Sometimes this is the result of depression, but it can also be the result of the brain damage itself. It mainly occurs in people with a stroke of the frontal brains. People can also be emotionally very flat.

Apathy is a syndrome of primary loss of motivation, which is not attributable to reduced consciousness, cognitive impairment or emotional problems.

Apathy can manifest itself in, among other things, the lack of goal-oriented behavior, decrease in goal-oriented thinking and emotional indifference with a flat affect (feeling).


In whom and how often does apathy occur?

Apathy is seen in neurological disorders such as Alzheimer's disease (63-90%), Frontotemporal dementia/FTD (92%), vascular
dementia /VD (72%), Lewy Body dementia (57%), in Progressive Supranuclear Palsy/PSP, in CADASIL, in Parkinson's disease, Huntington.
It also occurs in brain injuries such as a stroke CVA (36%), traumatic brain injury (20-70% with an average of 49%), infections in the brain and brain tumors.
Furthermore, apathy occurs in several mental disorders (including depression, PTSD, and schizophrenia).

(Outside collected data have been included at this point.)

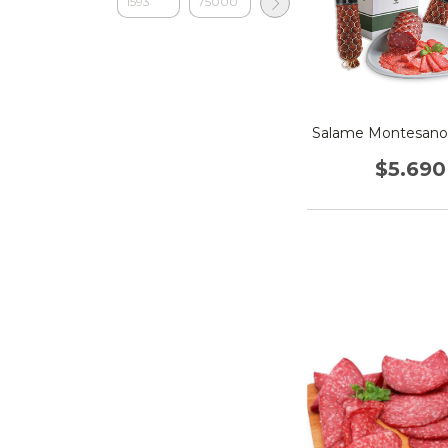
Salame Montesano 
$5.690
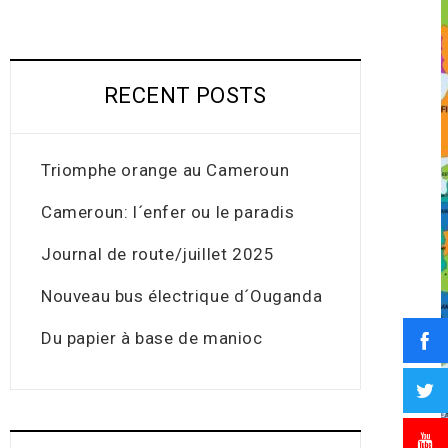
RECENT POSTS
Triomphe orange au Cameroun
Cameroun: l´enfer ou le paradis
Journal de route/juillet 2025
Nouveau bus électrique d´Ouganda
Du papier à base de manioc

Apathy is a warning sign of dehydration, exhaustion, liver failure, fors, poisoning and substance use (for example cannabis or alcohol), shock, underactive thyroid (hypothyroidism) and other conditions. 

 

Rule out illness, depression, side effects of medication

Apathy can be caused by the brain damage itself as a direct consequence. However, sometimes apathy is a symptom of another condition or of a depression as we wrote in the paragraph above. It is therefore important to rule out a clinical picture or possible depression. When depression is diagnosed, the depression must be treated first. It is also important to distinguish apathy as side effects of medicines.

We recommend that you discuss this with the doctor.

 

Recognize, acknowledge and treat where possible

Apathy after brain injury can be an obstacle on the road to rehabilitation and recovery.

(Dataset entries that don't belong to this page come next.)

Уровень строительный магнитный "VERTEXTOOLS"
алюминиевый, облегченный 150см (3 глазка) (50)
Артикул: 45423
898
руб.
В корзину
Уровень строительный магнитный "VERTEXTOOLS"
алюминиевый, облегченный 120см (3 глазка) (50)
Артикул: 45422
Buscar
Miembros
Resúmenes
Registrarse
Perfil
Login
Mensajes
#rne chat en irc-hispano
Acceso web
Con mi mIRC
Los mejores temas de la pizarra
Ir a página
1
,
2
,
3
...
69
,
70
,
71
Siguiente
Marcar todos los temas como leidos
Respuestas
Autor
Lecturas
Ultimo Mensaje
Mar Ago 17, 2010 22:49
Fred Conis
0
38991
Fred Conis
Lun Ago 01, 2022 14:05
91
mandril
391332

That is why it is important to recognize, acknowledge and treat apathy where possible.

 

Where in the brain?

Apathy has been linked to damage to multiple brain regions, including the frontal lobe, basal ganglia, and cingulate gyrus. A blockade of dopamine pathways also appears to play a role.


How to approach someone?

It is important to treat someone who exhibits apathetic behavior clearly and repeatedly with 'gentle pressure'.

A fixed structure and encourage learning automatisms is recommended.

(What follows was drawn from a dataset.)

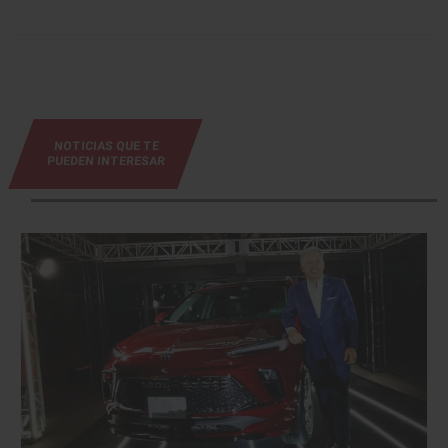
NOTICIAS QUE TE
PUEDEN INTERESAR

The goal is for the person to perform as many routine tasks as possible, such as washing and dressing him-or herself and other personal care tasks (if possible).
There are certain drugs that may have possible beneficial effects in reducing apathy. The effect is not always clearly proven.
Setting very specific goals can also help. Continue to offer plenty of water, tea or other drinks, so that the person does not become apathetic due to a lack of fluid.

 

Caregivers

It is often difficult for the environment when someone no longer takes any initiative and seems to have no desire or interest in anything. It is therefore important for the partner or caregiver to monitor their own resilience and health and to seek help if necessary. 

 

3.5 LIMITED FLEXIBILITY

After a stroke, people often can not cope with changes very well. If something is not going as expected, they can become quite upset. For example, unexpected visit or a setback are hard to process.

 

3.6 DEPENDENT BEHAVIOR

Some people are showing more and more dependent behavior to their partner or other relatives. They leaves it to them to do the conversations, to arrange things and doing physical activities. The partner will gradually take over responsibilities increasingly, so the behavior gets worse.

 

4 FATIGUE AND NEUROFATIGUE

The most common complaint after brain injury is a (severe) fatigue and increased need for sleep. Often it is even the main complaint that people have.
The fatigue is so severe that people are limited in their daily activities and social contacts.